If Dowdall is to give evidence, it is expected he will be placed in the witness protection programme.

The programme, managed by the Garda’s crime and security division, is designed to protect witnesses in the run-up to a trial and to help them relocate with new identities to a new jurisdiction after proceedings finish.

Last Wednesday, Dowdall, 44, and his 65-year-old father, pleaded guilty to facilitating the alleged murder of David Byrne at the Regency Hotel in 2016 as part of the Hutch-Kinahan feud.

The move came as a shock as Jonathan Dowdall was due to go on trial today alongside Gerry Hutch accused of Byrne’s murder.

Dowdall and his father were released on bail but the younger man was led away from the court by gardai via a secure area and did
not use the main public entrance. It means just Hutch, of The Paddocks, Clontarf, North Dublin 3, will stand in the dock of the Special Criminal Court today.

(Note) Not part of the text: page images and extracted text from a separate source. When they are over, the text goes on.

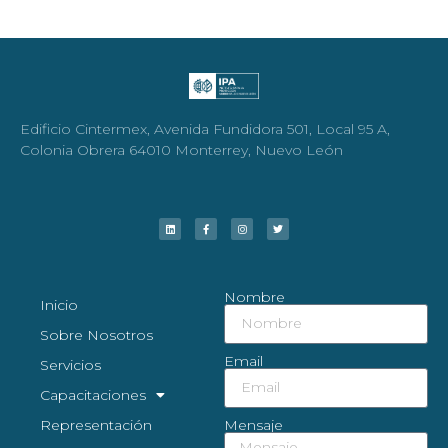
Edificio Cintermex, Avenida Fundidora 501, Local 95 A,
Colonia Obrera 64010 Monterrey, Nuevo León
Nombre
Inicio
Sobre Nosotros
Email
Servicios
Capacitaciones
Representación
Mensaje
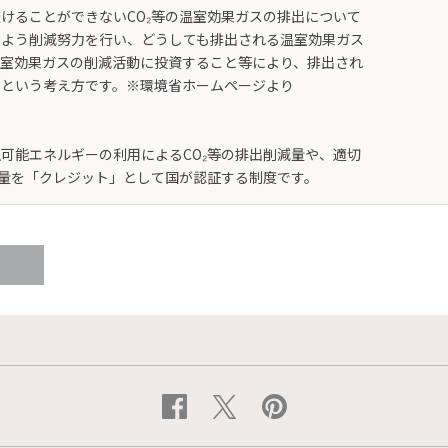
けることができないCO₂等の温室効果ガスの排出について
るよう削減努力を行い、どうしても排出される温室効果ガス
温室効果ガスの削減活動に投資すること等により、排出され
るという考え方です。※環境省ホームページより
可能エネルギーの利用によるCO₂等の排出削減量や、適切
収量を「クレジット」として国が認証する制度です。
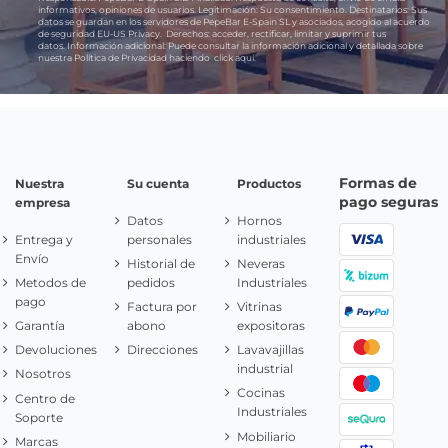
informativos, opiniones de usuarios.
Legitimación:
Su consentimiento.
Destinatarios:
Sus
datos se guardan en los servidores de PepeBar E-Spain SL y asociados, acogido al acuerdo
de seguridad EU-US Privacy.
Derechos:
acceder, rectificar, limitar y suprimir tus
datos.
Información adicional:
Puede consultar la información adicional y detallada sobre
nuestra Política de Privacidad haciendo
click aquí.
Formas de
Nuestra
Su cuenta
Productos
pago seguras
empresa
Datos
Hornos
Entrega y
personales
industriales
Envío
Historial de
Neveras
Metodos de
pedidos
Industriales
pago
Factura por
Vitrinas
Garantía
abono
expositoras
Devoluciones
Direcciones
Lavavajillas
industrial
Nosotros
Cocinas
Centro de
Industriales
Soporte
Mobiliario
Marcas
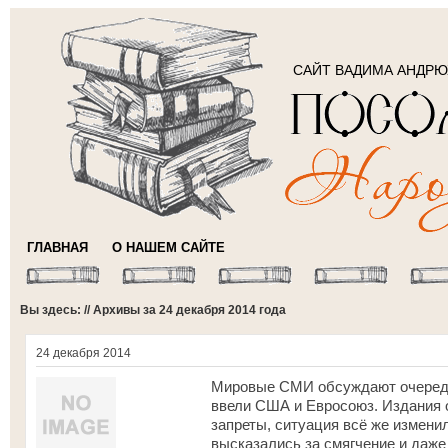
САЙТ ВАДИМА АНДР
ГЛАВНАЯ
О НАШЕМ САЙТЕ
Вы здесь: // Архивы за 24 декабря 2014 года
24 декабря 2014
Мировые СМИ обсуждают очередн
ввели США и Евросоюз. Издания о
запреты, ситуация всё же измени
высказались за смягчение и даже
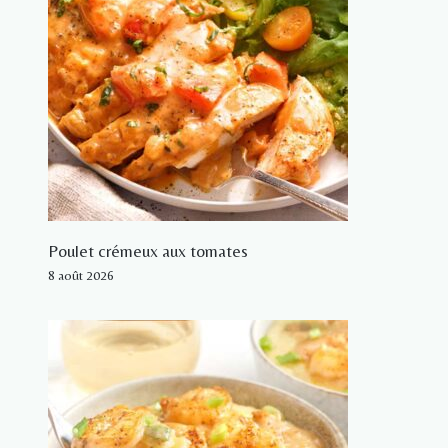
Poulet crémeux aux tomates
8 août 2026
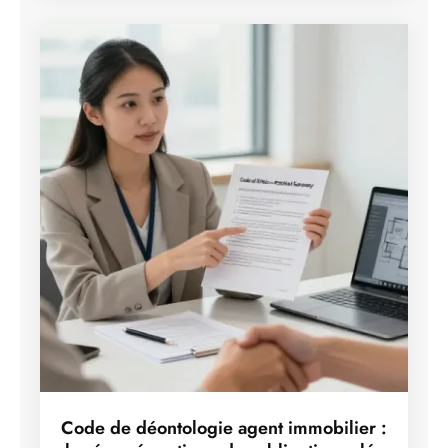
Code de déontologie agent immobilier :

Last September, he was brought to the non-jury court under heavy security just hours after a military aircraft flew the 58-year-old from Madrid to Casement Aerodrome in Baldonnell following a lengthy extradition battle.

That came after the High Court issued a European Arrest Warrant following an application from the DPP for his arrest on suspicion of murdering Byrne. He was shot dead at the hotel after five men, three of whom were disguised as armed gardai, stormed the building during a boxing weigh-in.

Hutch was extradited from Spain after his final appeal was rejected by a Spanish court on September 14. He was being held in a Madrid prison.

The defendant has been in custody since being arrested by the Guardia Civil in a restaurant in Fuengirola on the Costa del Sol on August 12.

A search for him began last April after Ireland issued a European Arrest Warrant.

In fighting his extradition from Spain, Hutch argued he was under threat in Ireland from criminal groups.

The Spanish court rejected this argument stating Irish authorities are capable of keeping him safe.

His nephew Patrick Hutch, who was also charged with Byrne’s murder, walked from the Special Criminal Court in 2019 after charges were dropped.